Investors' Compensation Scheme Ltd v West Bromwich Building Society, Investors' Compensation Scheme Ltd v Hopkin & Sons (a firm), Alford v West Bromwich Building Society, Armitage v West Bromwich Building Society [1998] 1 All ER 98 applied; Carmichael v National Power plc [1999] 4 All ER 897 applied; Chartbrook Ltd v Persimmon Homes Ltd [2009] All ER (D) 12 (Jul) applied.
(2) If the exercise of the option were to entitle the grantee to no more than a cash payment calculated by reference to values prevailing at the end of the option period, there would be no point in exercising the option before that time. Moreover, exercise of the option entitled the grantee of the option to a payment calculated by reference to a LIFFE or MATIF futures contract. Much of the value of a futures contract lay in the ability to trade it well before the delivery date of the underlying commodity. In those circumstances, exercise of the option entitled the grantee to an immediate cash payment based on the value of an equivalent LIFFE or MATIF futures contract (see [14] of the judgment).

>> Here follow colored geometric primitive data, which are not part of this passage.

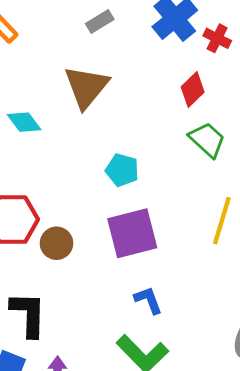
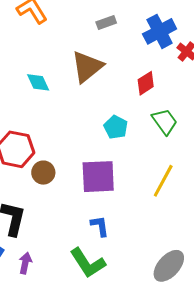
red diamond: (193, 89) -> (146, 83), moved
cyan pentagon: (122, 170) -> (116, 127), moved

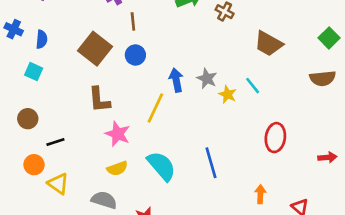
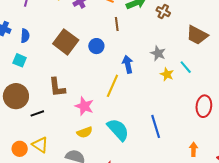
brown line: (133, 21) -> (117, 24), moved
gray star: (207, 79) -> (158, 53), moved
brown L-shape: (99, 100) -> (57, 87), moved
brown circle: (28, 119) -> (16, 96), size x1.6
orange circle: (34, 165) -> (20, 149), moved

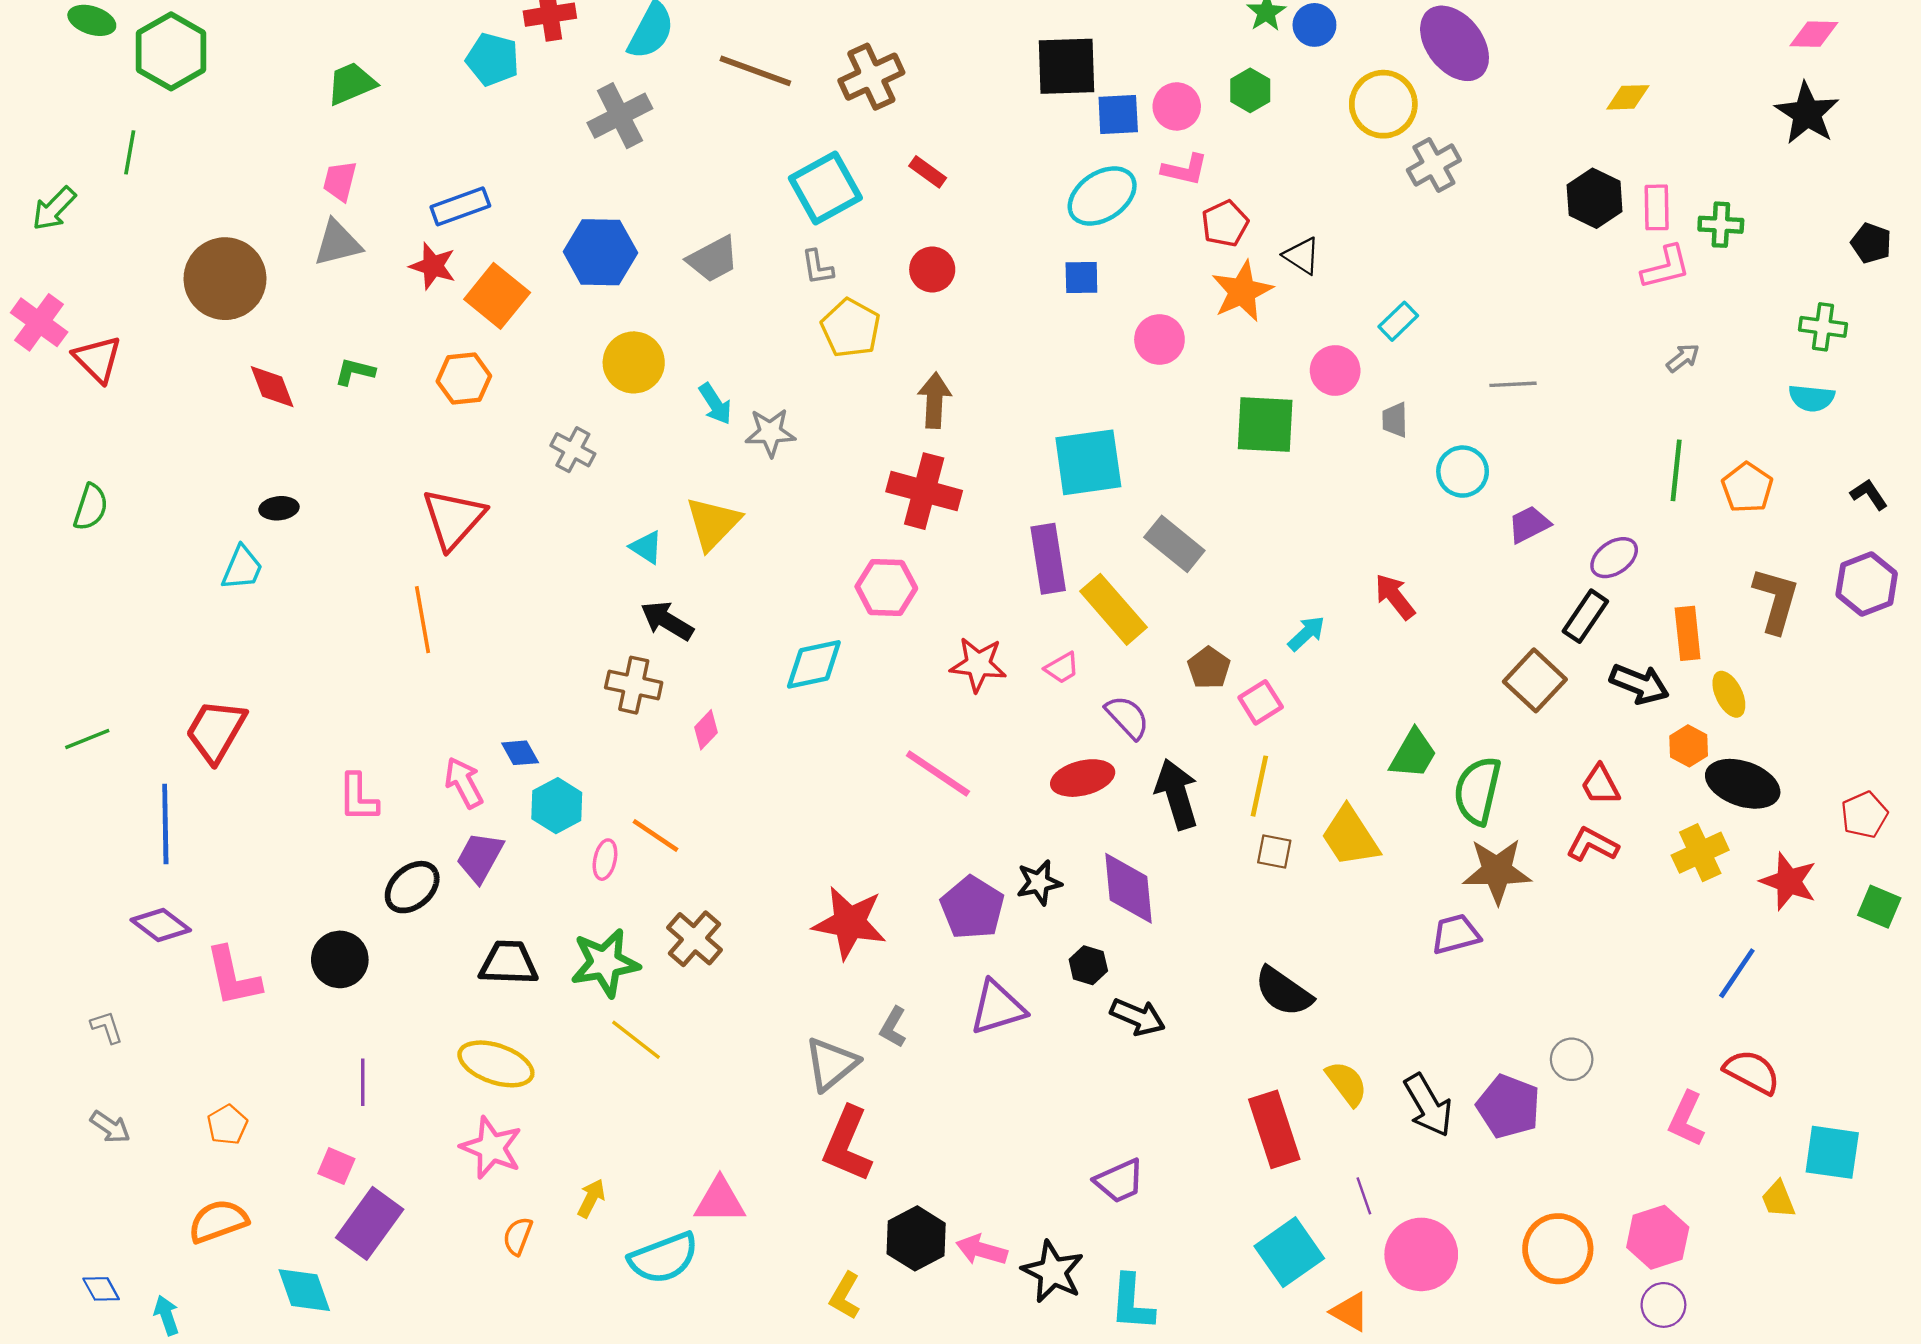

(3) The subject matter of the contracts in the instant case was not such that it displaced the general position or general inference that if the contract did not say that something was to happen, then nothing was to happen. The suggested term should not be implied. Moreover, on the facts, the liquidator was not compelled to treat option holders as if they had exercised their options at the date of the expiry of the option period, but should proceed on the basis of giving effect to creditors' legal rights (see [18], [24] of the judgment)
A-G of Belize v Belize Telecom Ltd [2009] All ER (D) 150 (Apr) applied; Condon, Re, ex p James [1874-80] All ER Rep 388 considered.
(4) There was no justification for advancing the valuation date. If any of the option holders had wanted to exercise their options once the company went into administration, they had been free to do so. There was therefore no need to deem the options to have been exercised. Moreover, one of the purposes of administration was to rescue the company as a going concern. If the market were rising when the company entered administration, some option holders might have preferred to hang on and wait and see whether the company made a successful exit from administration. Those who had wanted to crystallise their claims and seek an alternative hedge elsewhere had only to exercise their options. Accordingly, claims had to be valued at the commencement of the liquidation (see [28] of the judgment).
In re Global Trader Europe Ltd (in liq) (No 2); Milner v Crawford-Brunt [2009 Bus LR 1327 considered.